A friend who has turned against you and become an enemy can be met in a better way. Instead of getting angry or resentful for his unkind words or actions, try to turn him over benevolently to the higher power. If you succeed in entering the Stillness for a period with your last thought being such a wish for him, this will be, in the end, more effective. It will make it possible for his attitude to be modified and for your own hurt feelings to calm down. The more you forget him in the Stillness, the better the result will be for both of you.

Zoroastrian religion associates grief with the evil principle, and therefore shuns it.

Summon the strength to refuse to receive other people's negative opinions.
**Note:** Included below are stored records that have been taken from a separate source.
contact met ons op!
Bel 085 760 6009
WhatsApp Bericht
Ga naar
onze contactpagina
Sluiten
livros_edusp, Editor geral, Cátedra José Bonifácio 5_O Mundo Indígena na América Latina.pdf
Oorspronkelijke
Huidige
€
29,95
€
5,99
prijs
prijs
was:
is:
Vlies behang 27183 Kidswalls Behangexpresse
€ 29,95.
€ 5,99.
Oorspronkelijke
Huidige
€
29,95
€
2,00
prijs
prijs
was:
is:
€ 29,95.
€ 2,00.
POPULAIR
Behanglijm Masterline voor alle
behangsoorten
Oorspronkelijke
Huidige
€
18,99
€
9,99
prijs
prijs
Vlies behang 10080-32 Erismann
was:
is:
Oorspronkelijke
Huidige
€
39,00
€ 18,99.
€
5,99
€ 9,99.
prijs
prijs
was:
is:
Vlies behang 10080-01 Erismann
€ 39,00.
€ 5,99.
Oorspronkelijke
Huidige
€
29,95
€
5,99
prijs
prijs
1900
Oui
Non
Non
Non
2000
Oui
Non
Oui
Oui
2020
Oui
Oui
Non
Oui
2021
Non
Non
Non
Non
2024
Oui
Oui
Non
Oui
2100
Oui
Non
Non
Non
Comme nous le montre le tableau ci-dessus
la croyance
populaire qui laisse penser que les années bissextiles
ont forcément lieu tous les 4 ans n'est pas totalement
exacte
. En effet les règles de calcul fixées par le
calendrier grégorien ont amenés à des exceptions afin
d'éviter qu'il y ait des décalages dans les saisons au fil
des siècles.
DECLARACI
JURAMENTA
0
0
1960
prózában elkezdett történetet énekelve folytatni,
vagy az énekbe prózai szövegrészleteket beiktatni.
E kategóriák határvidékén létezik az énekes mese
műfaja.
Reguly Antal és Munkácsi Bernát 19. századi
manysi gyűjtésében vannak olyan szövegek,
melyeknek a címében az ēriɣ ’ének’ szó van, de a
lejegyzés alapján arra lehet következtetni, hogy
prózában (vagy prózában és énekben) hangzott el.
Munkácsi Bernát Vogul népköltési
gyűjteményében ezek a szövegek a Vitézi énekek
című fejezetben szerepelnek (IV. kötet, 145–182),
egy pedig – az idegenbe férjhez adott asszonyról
Say plainly that they are certainly entitled to their views, but you would rather not discuss them and would prefer some other subject--providing it is positive.

Instead of hating your enemy, and meeting bombs with your bombs, his sin with your sin, try another way, Christ's way. This involves real risk, moral courage, and mental flexibility. It requires willingness to endure and suffer for what is right, a trust in spiritual principle rather than in brute power.

He is competent to deal with life who equips himself to deal with its darker sides as well as with its brighter ones, with its difficulties and sufferings no less than with its joys and successes.

We cannot ignore the spirit of our times without inviting failure, and we cannot despise it without inviting danger. We must needs face its reality.

Throw out negative feelings, expel resentments against other persons, and you will be a better and happier person.

Every negative thought about others nip at once by a smile to yourself, looking at your higher Self dealing with it.